Not to criticize you, ansh batra, but just to, I hope, inform you a little
and perhaps amuse you, simply because I enjoyed your comment about newbies
the most of the comments so far... :)
Yes, syntax highlighting certainly makes things easier to understand for
newbies. Consider perlop. This excerpt would just be so much harder
to understand if I hadn't copied the "syntax highlighting" from
perldoc.perl.org:
The fact that the only text within sight that is blue is the three
'$' characters (I'm sorry, I should have made that dollar sign that I just
typed blue; I'm sure I've confused most of the newbies now) clearly indicates
something that newbies would not have understood without the clarion
indicator of "blueness" (every newbie knows what blue means in that context;
that goes without saying).
But that pales in comparison to the boundless clarity that is only possible
by having the red parts be red.
The indentation getting a bit wonky in a couple of places is such a small price
to pay for these huge leaps in clarity of the text.

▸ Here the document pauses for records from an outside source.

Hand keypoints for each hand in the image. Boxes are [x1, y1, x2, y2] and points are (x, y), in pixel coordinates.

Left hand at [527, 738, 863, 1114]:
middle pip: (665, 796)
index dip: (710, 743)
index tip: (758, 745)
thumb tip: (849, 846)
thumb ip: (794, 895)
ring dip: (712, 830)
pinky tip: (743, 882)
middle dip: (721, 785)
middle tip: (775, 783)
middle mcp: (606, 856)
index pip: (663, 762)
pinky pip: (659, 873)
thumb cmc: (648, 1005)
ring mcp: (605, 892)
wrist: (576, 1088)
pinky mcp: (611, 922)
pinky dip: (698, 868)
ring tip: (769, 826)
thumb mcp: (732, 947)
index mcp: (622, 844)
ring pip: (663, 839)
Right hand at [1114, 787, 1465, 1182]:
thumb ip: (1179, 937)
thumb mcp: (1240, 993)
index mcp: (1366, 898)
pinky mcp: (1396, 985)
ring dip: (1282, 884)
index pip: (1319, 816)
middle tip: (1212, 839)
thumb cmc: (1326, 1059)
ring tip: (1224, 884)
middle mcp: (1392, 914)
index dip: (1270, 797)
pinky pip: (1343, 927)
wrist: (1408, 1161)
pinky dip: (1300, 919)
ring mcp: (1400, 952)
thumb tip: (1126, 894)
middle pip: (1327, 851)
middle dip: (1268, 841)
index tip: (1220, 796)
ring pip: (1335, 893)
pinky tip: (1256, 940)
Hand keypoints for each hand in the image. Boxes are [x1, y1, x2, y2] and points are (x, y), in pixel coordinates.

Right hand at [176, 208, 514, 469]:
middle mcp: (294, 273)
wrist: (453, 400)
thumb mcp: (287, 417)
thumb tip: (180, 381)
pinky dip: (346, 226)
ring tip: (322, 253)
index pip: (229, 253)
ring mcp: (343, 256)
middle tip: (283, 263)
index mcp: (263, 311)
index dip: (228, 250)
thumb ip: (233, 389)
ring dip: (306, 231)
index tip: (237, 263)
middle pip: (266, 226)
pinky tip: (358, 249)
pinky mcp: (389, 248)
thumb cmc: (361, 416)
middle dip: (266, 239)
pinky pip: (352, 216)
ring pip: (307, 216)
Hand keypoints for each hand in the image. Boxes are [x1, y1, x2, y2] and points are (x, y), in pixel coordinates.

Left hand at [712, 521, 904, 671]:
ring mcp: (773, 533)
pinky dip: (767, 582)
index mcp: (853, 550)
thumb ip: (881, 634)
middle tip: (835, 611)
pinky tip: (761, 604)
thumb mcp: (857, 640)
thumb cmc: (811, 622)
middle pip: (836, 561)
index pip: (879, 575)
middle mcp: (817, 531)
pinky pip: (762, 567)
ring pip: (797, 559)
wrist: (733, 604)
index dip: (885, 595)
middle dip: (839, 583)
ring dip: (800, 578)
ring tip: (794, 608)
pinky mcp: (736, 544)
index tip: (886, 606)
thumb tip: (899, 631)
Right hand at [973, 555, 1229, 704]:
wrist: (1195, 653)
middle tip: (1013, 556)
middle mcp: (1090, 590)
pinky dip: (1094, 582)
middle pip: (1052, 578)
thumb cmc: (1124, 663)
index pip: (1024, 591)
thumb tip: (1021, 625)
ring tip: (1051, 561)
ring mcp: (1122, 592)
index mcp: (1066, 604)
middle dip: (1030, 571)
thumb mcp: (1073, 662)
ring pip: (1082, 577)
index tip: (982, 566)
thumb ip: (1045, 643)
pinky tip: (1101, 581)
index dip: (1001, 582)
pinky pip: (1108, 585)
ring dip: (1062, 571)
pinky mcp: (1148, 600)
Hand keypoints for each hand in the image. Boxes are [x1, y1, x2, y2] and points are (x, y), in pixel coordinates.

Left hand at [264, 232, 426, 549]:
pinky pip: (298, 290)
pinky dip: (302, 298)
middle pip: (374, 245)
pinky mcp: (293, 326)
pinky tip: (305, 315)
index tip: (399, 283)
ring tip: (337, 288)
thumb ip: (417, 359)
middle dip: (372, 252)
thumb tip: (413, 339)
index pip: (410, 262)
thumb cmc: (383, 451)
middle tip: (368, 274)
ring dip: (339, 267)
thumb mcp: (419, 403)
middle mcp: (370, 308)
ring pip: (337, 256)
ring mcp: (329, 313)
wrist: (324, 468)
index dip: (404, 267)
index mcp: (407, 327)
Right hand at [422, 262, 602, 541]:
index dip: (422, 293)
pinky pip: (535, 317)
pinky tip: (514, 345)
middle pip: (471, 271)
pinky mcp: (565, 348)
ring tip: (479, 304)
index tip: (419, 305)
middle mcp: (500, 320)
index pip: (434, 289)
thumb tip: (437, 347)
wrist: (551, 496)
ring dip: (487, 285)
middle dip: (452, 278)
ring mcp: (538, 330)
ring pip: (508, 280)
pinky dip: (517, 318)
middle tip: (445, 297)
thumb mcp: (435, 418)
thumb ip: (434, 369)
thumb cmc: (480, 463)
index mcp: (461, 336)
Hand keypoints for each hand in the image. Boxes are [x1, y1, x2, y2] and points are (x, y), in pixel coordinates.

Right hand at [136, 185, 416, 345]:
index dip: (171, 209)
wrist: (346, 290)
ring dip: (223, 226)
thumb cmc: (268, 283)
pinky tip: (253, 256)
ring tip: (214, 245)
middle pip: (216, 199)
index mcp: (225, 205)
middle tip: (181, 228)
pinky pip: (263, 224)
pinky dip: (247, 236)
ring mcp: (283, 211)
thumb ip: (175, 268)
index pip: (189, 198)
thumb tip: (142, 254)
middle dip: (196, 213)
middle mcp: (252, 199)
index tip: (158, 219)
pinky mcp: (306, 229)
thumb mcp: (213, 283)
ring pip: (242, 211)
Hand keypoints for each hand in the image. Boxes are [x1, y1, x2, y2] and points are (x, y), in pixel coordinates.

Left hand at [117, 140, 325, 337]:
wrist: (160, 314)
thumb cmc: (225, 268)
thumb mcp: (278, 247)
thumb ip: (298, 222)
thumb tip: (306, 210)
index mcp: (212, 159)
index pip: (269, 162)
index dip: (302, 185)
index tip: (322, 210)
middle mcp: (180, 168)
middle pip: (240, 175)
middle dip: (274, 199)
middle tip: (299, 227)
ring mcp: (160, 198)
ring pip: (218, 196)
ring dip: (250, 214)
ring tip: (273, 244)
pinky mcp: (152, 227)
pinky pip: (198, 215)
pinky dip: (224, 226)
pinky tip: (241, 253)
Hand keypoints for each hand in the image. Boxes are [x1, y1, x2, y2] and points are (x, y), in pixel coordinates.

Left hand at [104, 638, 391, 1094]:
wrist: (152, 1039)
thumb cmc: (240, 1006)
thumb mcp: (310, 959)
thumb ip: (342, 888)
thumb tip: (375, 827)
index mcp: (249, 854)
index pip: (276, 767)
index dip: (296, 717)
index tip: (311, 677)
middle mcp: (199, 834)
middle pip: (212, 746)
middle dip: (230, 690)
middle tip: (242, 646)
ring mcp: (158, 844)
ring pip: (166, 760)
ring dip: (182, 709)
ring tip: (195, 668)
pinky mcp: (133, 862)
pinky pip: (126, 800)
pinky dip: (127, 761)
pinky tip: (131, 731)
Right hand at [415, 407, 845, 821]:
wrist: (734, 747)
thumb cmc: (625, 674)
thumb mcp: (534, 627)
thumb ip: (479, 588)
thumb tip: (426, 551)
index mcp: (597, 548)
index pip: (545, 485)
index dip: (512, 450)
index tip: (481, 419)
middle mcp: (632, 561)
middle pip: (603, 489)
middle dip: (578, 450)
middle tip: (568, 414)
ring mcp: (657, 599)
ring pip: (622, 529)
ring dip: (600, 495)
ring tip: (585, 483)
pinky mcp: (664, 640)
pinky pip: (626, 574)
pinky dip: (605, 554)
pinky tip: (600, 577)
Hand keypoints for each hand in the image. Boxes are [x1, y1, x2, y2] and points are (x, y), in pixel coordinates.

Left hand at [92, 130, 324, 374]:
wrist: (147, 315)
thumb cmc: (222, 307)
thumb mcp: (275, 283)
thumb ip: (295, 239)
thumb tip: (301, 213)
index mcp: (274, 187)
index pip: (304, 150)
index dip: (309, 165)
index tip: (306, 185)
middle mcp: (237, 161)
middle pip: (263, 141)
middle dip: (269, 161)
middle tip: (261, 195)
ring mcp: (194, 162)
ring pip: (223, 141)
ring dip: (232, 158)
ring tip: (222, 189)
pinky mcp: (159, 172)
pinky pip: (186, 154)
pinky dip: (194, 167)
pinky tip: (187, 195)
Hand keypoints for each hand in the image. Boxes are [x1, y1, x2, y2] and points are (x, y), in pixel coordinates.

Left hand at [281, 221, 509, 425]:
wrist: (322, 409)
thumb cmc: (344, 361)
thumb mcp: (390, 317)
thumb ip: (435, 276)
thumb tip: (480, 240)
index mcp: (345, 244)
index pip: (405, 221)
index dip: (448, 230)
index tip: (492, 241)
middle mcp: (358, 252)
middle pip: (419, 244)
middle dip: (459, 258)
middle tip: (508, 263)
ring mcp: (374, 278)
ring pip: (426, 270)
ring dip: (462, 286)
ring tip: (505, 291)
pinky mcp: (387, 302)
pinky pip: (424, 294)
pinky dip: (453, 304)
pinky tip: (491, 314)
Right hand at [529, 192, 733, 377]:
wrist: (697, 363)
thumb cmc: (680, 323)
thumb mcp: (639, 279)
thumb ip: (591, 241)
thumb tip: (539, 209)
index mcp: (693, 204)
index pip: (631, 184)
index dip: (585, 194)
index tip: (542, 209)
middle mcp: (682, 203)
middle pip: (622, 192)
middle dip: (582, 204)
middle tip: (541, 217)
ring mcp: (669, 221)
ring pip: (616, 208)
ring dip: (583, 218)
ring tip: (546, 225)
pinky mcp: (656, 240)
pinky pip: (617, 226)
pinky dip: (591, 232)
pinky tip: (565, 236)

On a serious note, if you want to know about syntax highlighting at PerlMonks,
then there are several facilities provided for searching for such things.
I'm sure somebody will soon post links to no small number of previous
discussions. (Ah, yes, as I expected, this happened before I even finished
composing this.)
In the mean time, I'll summarize: If you want colors assigned to things based
on some algorithm that clearly fails when it tries to parse some Perl code
and fails even more interestingly when it tries to parse things that aren't
Perl code as if they were Perl code (or if you want to go the stackoverflow
route of assigning colors based on some vague feel of "bits of syntax that
are somewhat common to more than one programming language"), then you need
to pick the poison of your choice and impose it upon yourself. And that
isn't particularly hard. I'm sure some of the linked threads even provide
instructions (but I didn't check).
Though, if anyone still thinks that either of those approaches won't often
decrease clarity, then I suspect that mostly means that they don't
pay all that much attention much of the time. (:
BTW, the perldoc example is just something I stumbled upon last week. I
wasn't even looking for examples of "syntax highlighting gone wrong". I
run into those often enough without looking for them and that's even though
I never use syntax highlighting by choice.